If you call process_search_results(results), it will use the default of 10 results.
To use a different number, call process_search_results(results, max_snippets=20) (for example).

Step 3: Build the Graphbit Workflow¶

Run the github Search and process the results:

search_results = github_search("python")
snippets_text = process_search_results(search_results, max_snippets=10)

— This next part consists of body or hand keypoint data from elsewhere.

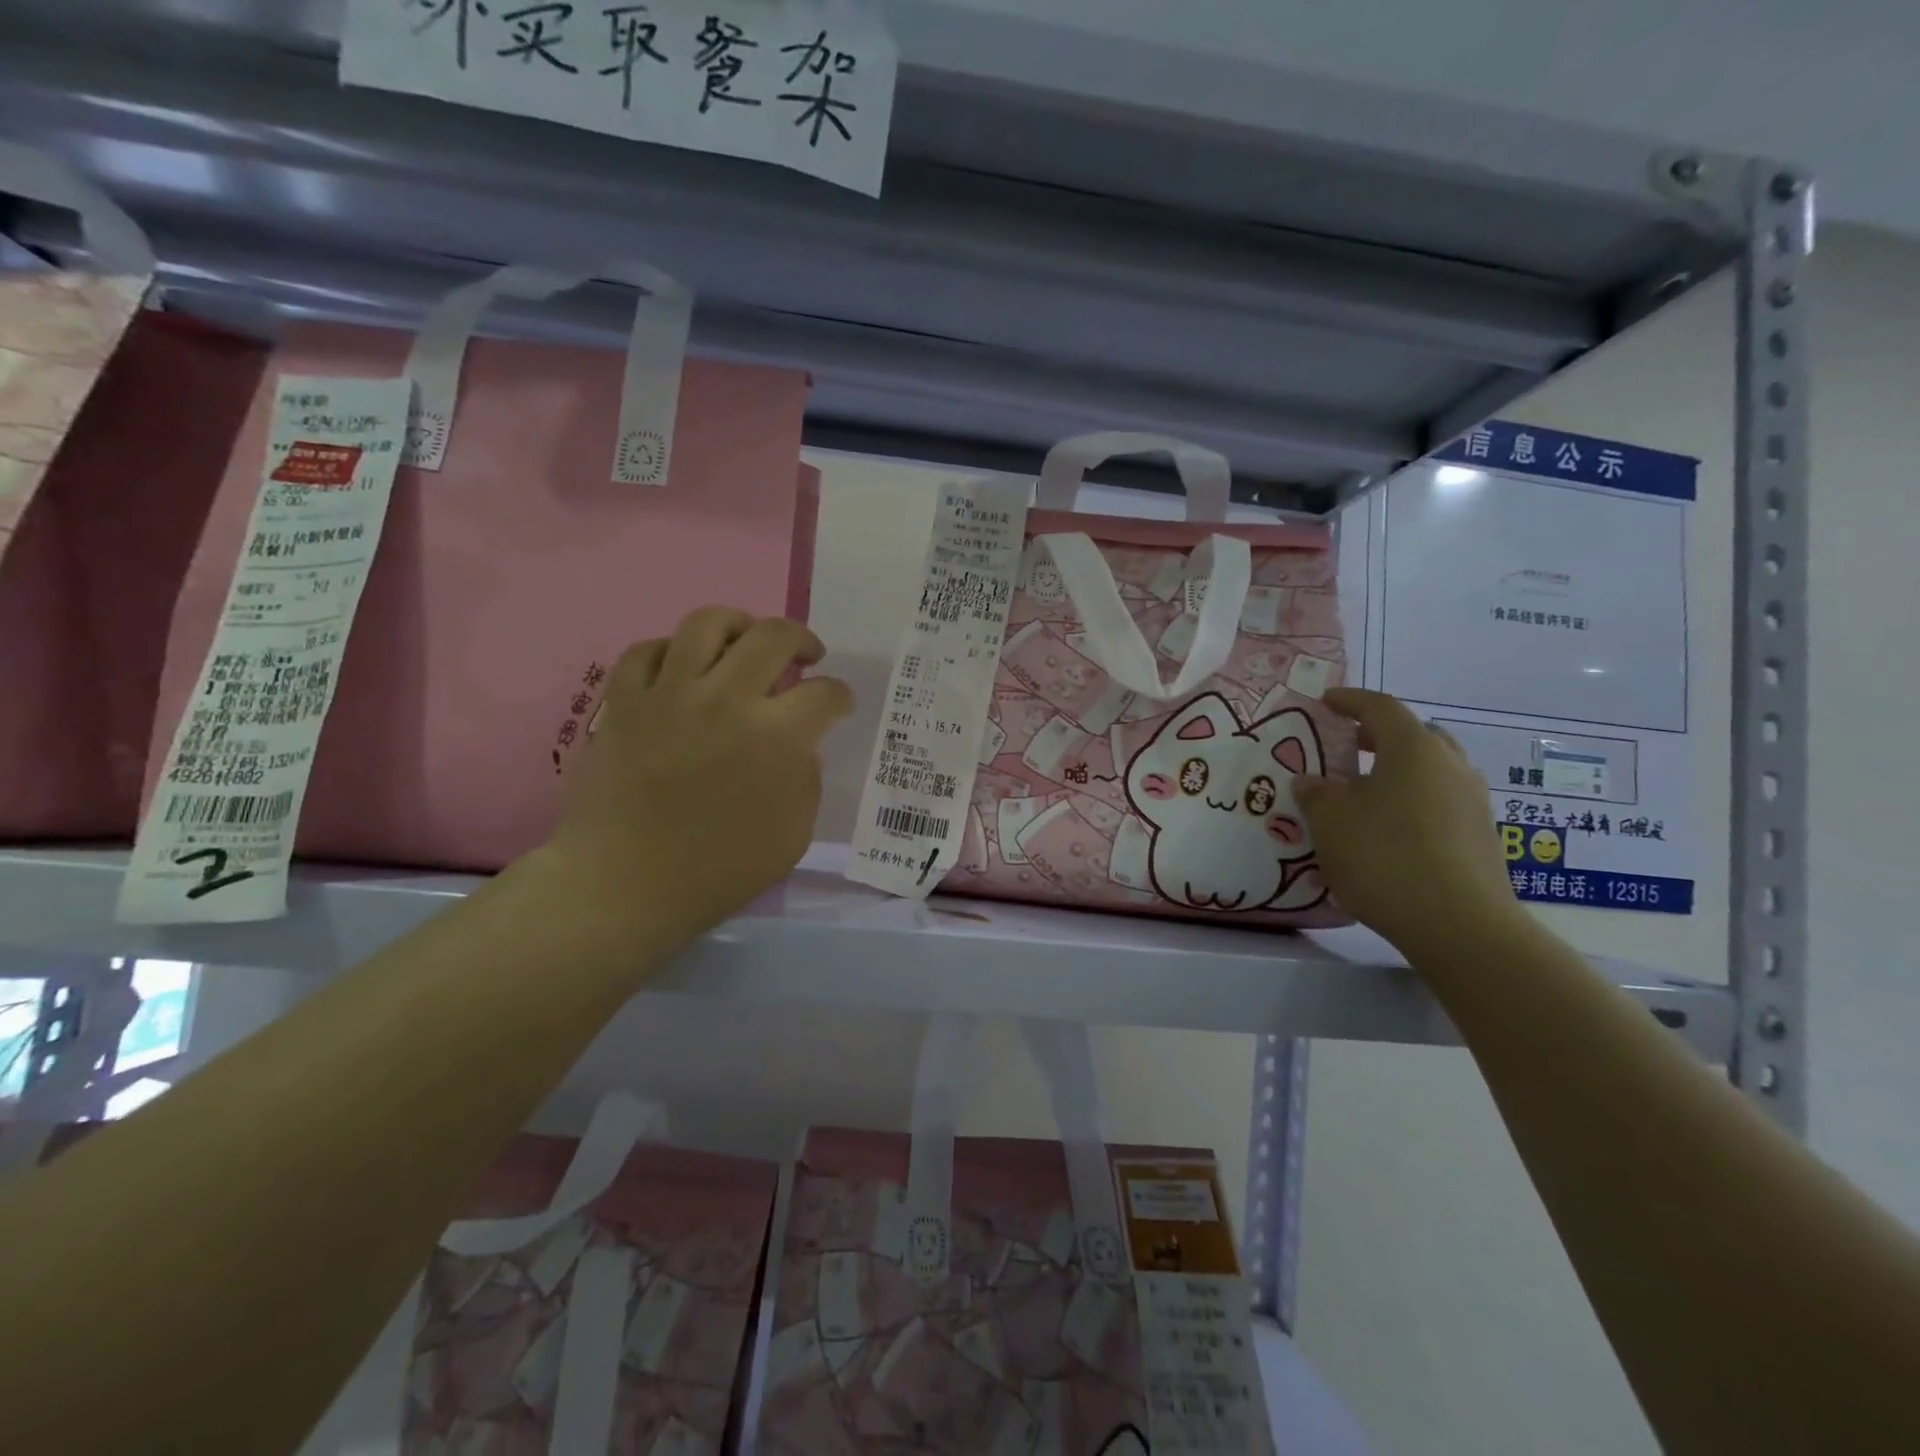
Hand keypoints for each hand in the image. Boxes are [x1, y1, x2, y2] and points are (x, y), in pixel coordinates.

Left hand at [538, 607, 852, 951]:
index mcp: (775, 736)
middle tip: (806, 657)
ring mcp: (670, 694)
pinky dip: (673, 651)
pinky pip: (648, 650)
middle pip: (774, 636)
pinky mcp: (624, 700)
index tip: (838, 705)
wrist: (624, 884)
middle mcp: (726, 699)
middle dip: (802, 640)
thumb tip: (799, 744)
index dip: (840, 696)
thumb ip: (806, 778)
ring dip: (740, 625)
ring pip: (709, 623)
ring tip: (746, 642)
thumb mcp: (793, 835)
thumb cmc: (717, 870)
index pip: (824, 694)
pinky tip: (684, 669)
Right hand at [1294, 688, 1521, 955]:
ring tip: (1366, 792)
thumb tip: (1312, 781)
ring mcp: (1473, 801)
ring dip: (1400, 771)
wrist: (1459, 925)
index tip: (1326, 702)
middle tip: (1349, 746)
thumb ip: (1316, 794)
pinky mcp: (1482, 836)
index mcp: (1413, 748)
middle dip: (1380, 736)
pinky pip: (1441, 802)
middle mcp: (1450, 765)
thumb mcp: (1330, 822)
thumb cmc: (1385, 857)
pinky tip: (1390, 830)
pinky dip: (1414, 801)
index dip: (1350, 701)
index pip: (1380, 708)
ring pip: (1432, 770)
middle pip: (1415, 735)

Create a Graphbit agent node for summarization:

from graphbit import Node, Workflow

agent = Node.agent(
    name="Summarizer",
    prompt=f"Summarize these search results: {snippets_text}"
)
workflow = Workflow("Github Search Workflow")
workflow.add_node(agent)

Step 4: Orchestrate and Execute with Graphbit¶

Initialize Graphbit and configure your LLM:

from graphbit import LlmConfig, Executor
from dotenv import load_dotenv
import os
load_dotenv()
llm_config = LlmConfig.openai(os.getenv("OPENAI_API_KEY"))
executor = Executor(llm_config)

Run the workflow and retrieve the summary:

result = executor.execute(workflow)
if result.is_success():
    print("Summary:", result.get_node_output("Summarizer"))
else:
    print("Workflow failed:", result.state())

Full Example¶

import requests
from graphbit import Node, Workflow, LlmConfig, Executor
import os
from dotenv import load_dotenv

# Load environment variables from .env file
load_dotenv()
GITHUB_TOKEN = os.getenv("GITHUB_TOKEN")
OPENAI_API_KEY = os.getenv("OPENAI_API_KEY")

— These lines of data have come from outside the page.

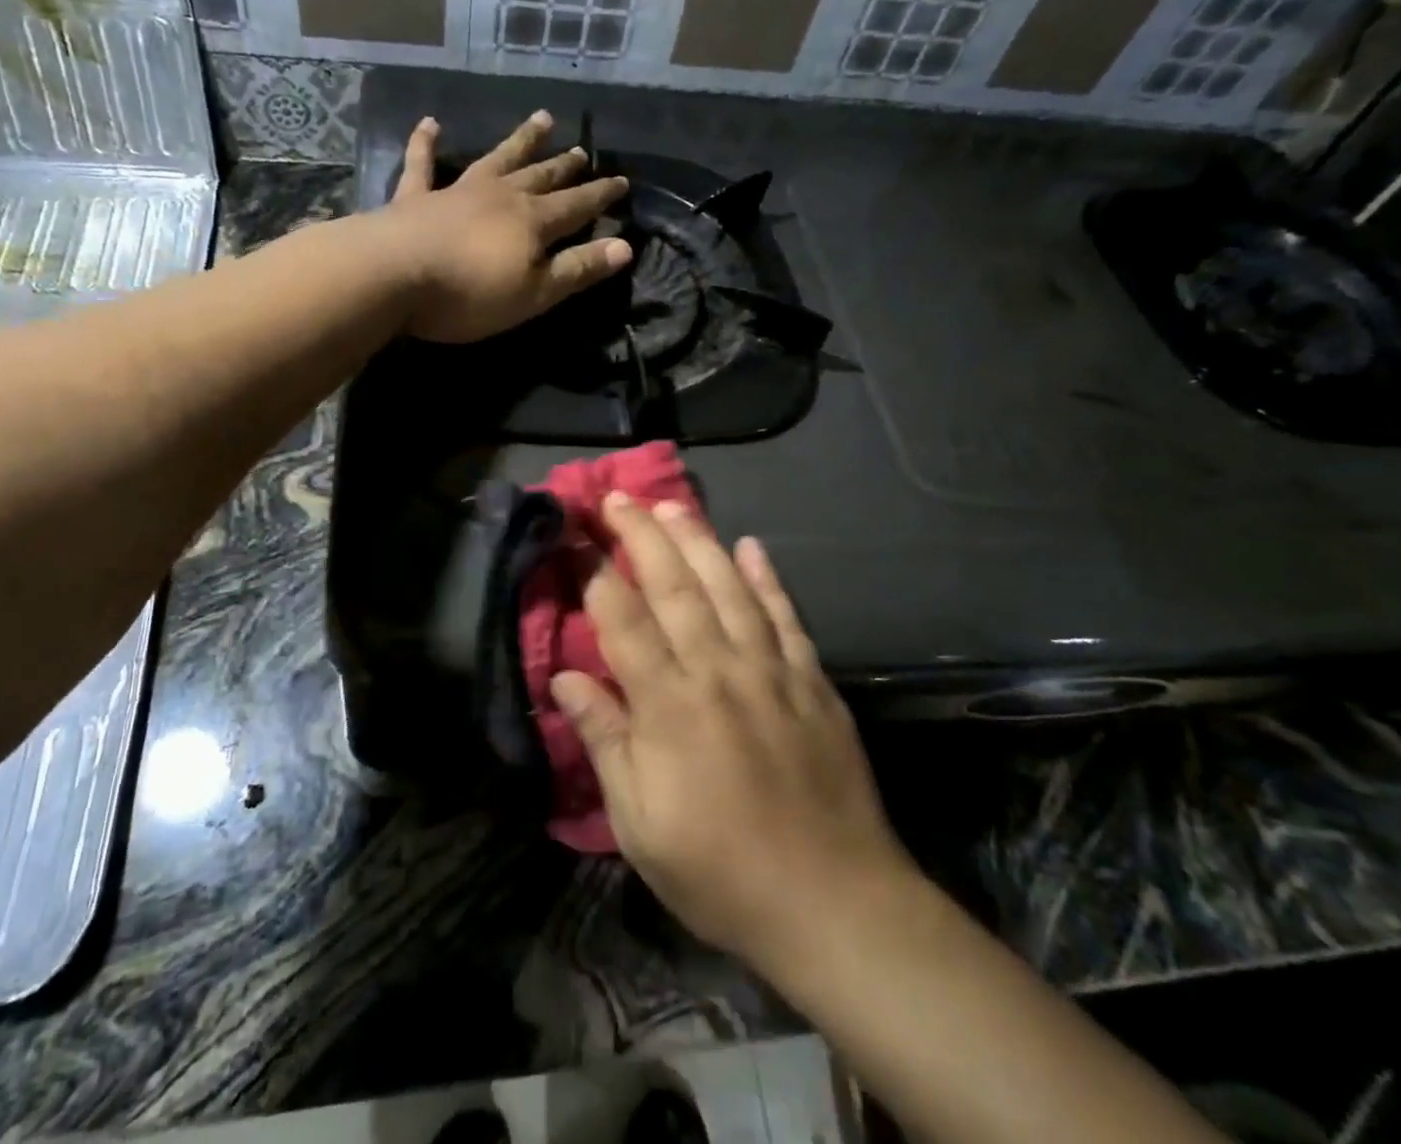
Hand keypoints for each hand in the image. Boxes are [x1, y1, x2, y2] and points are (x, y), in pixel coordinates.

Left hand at [383, 111, 631, 343]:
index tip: (622, 180)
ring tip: (541, 119)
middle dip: (564, 166)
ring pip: (496, 159)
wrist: (393, 276)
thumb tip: (626, 246)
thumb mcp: (535, 293)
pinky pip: (422, 164)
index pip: (577, 205)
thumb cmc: (471, 293)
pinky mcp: (415, 198)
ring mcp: (456, 191)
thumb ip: (578, 269)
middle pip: (540, 177)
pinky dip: (425, 144)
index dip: (601, 195)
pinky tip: (430, 123)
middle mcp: (500, 196)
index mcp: (532, 222)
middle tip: (582, 150)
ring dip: (519, 141)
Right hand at [550, 495, 920, 975]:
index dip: (593, 571)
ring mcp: (771, 671)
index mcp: (669, 705)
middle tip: (617, 498)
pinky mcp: (813, 682)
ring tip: (672, 506)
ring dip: (698, 541)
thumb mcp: (640, 823)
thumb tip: (565, 678)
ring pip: (729, 587)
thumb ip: (604, 741)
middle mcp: (718, 670)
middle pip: (674, 586)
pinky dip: (768, 578)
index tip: (573, 535)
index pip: (621, 619)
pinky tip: (752, 546)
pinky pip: (786, 616)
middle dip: (641, 535)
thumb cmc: (720, 871)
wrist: (835, 903)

def github_search(query, sort="stars", order="desc", per_page=50):
    """
    Search GitHub repositories
    Args:
        query: Search query (e.g., "machine learning", "language:python stars:>1000")
        sort: Sort by 'stars', 'forks', 'help-wanted-issues', 'updated'
        order: 'asc' or 'desc'
        per_page: Number of results per page (max 100)

    Returns:
        dict: JSON response with search results
    """
    url = "https://api.github.com/search/repositories"

    if GITHUB_TOKEN:
        headers = {
            "Accept": "application/vnd.github.v3+json",
            "Authorization": f"token {GITHUB_TOKEN}",
        }
    else:
        headers = {
            "Accept": "application/vnd.github.v3+json",
        }

    params = {"q": query, "sort": sort, "order": order, "per_page": per_page}
    response = requests.get(url, headers=headers, params=params)
    response.raise_for_status()

    return response.json()

def process_search_results(results, max_snippets=10):
    items = results.get("items", [])[:max_snippets]
    snippets = [
        f"{item['title']} ({item['link']}): {item['snippet']}"
        for item in items
    ]
    return "\n\n".join(snippets)

search_results = github_search("python")
snippets_text = process_search_results(search_results, max_snippets=10)

agent = Node.agent(
    name="Summarizer",
    prompt=f"Summarize these search results: {snippets_text}"
)
workflow = Workflow("Github Search Workflow")
workflow.add_node(agent)

llm_config = LlmConfig.openai(OPENAI_API_KEY)
executor = Executor(llm_config)

result = executor.execute(workflow)
if result.is_success():
    print("Summary:", result.get_node_output("Summarizer"))
else:
    print("Workflow failed:", result.state())

This connector pattern enables you to seamlessly blend external web data into your AI workflows, orchestrated by Graphbit.